Ce qu’il y a de remarquable, c’est que, si l’acte suggéré est un peu étrange, un peu insolite, le sujet cherche des raisons pour faire ce qu’il fait et il en trouve. Dans certains cas cependant, quand l’acte suggéré a un caractère par trop singulier ou criminel, l’attention du sujet est éveillée et il s’étonne lui-même, non pas peut-être de l’idée (chacun sait quelles idées étranges traversent parfois notre cerveau), mais que cette idée soit acceptée par son intelligence et s’y implante avec le caractère d’une obsession ; il sent alors que sa volonté est impuissante ; il se rend compte qu’il ne peut faire autrement et que toute résistance de sa part est impossible. Il est alors comparable à l’aliéné qui, sous l’empire d’une idée fixe et d’une impulsion irrésistible, tue, vole ou incendie avec la plus complète irresponsabilité.

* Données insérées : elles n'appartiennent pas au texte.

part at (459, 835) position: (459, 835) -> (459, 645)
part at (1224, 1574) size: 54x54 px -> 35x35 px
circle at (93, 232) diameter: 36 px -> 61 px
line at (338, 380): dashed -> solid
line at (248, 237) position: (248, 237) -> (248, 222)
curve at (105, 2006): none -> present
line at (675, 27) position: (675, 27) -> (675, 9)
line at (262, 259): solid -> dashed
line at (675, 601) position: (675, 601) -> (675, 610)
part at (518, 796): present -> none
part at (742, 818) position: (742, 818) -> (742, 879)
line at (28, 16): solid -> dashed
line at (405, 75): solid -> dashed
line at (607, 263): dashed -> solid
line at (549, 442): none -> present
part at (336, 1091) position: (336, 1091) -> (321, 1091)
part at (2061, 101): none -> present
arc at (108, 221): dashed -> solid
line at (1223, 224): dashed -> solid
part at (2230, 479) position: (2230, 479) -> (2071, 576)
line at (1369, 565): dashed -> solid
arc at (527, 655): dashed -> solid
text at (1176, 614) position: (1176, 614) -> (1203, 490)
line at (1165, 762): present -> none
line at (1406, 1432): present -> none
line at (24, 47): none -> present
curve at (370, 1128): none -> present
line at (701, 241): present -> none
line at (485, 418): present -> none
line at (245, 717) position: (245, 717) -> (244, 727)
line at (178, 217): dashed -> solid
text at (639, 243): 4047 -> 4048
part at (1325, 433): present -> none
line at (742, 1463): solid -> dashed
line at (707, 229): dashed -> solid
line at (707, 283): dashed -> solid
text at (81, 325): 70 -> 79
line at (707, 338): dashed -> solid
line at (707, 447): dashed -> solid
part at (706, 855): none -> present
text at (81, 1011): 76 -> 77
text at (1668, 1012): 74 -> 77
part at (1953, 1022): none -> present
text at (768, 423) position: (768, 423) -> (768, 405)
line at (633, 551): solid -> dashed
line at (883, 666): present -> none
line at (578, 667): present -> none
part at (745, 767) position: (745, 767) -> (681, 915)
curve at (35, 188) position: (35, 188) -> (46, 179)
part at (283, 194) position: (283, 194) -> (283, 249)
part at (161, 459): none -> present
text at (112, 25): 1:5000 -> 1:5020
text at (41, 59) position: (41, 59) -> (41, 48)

Toute spontanéité n’est cependant pas abolie dans le somnambulisme provoqué et je puis en citer quelques exemples. Mlle A… E… est endormie ; je m’approche et lui demande : Voulez-vous rêver ? — Cela m’est égal. — Que voulez-vous rêver ? — Ce que vous voudrez ? — Voulez-vous un excellent déjeuner ? — Non. — Je lui énumère ainsi plusieurs sortes de rêves que je lui propose. À tous même réponse négative. — Voulez-vous vous promener ? — Oui. — Où ? — Dans le jardin de Mme X… — Vous y êtes. Êtes-vous contente ? — Oui. — Qu’y faites-vous ? — Je me promène sur la terrasse. (Elle est assise, immobile), etc. Elle avait conservé assez de spontanéité pour faire un choix entre les propositions diverses qui lui étaient faites.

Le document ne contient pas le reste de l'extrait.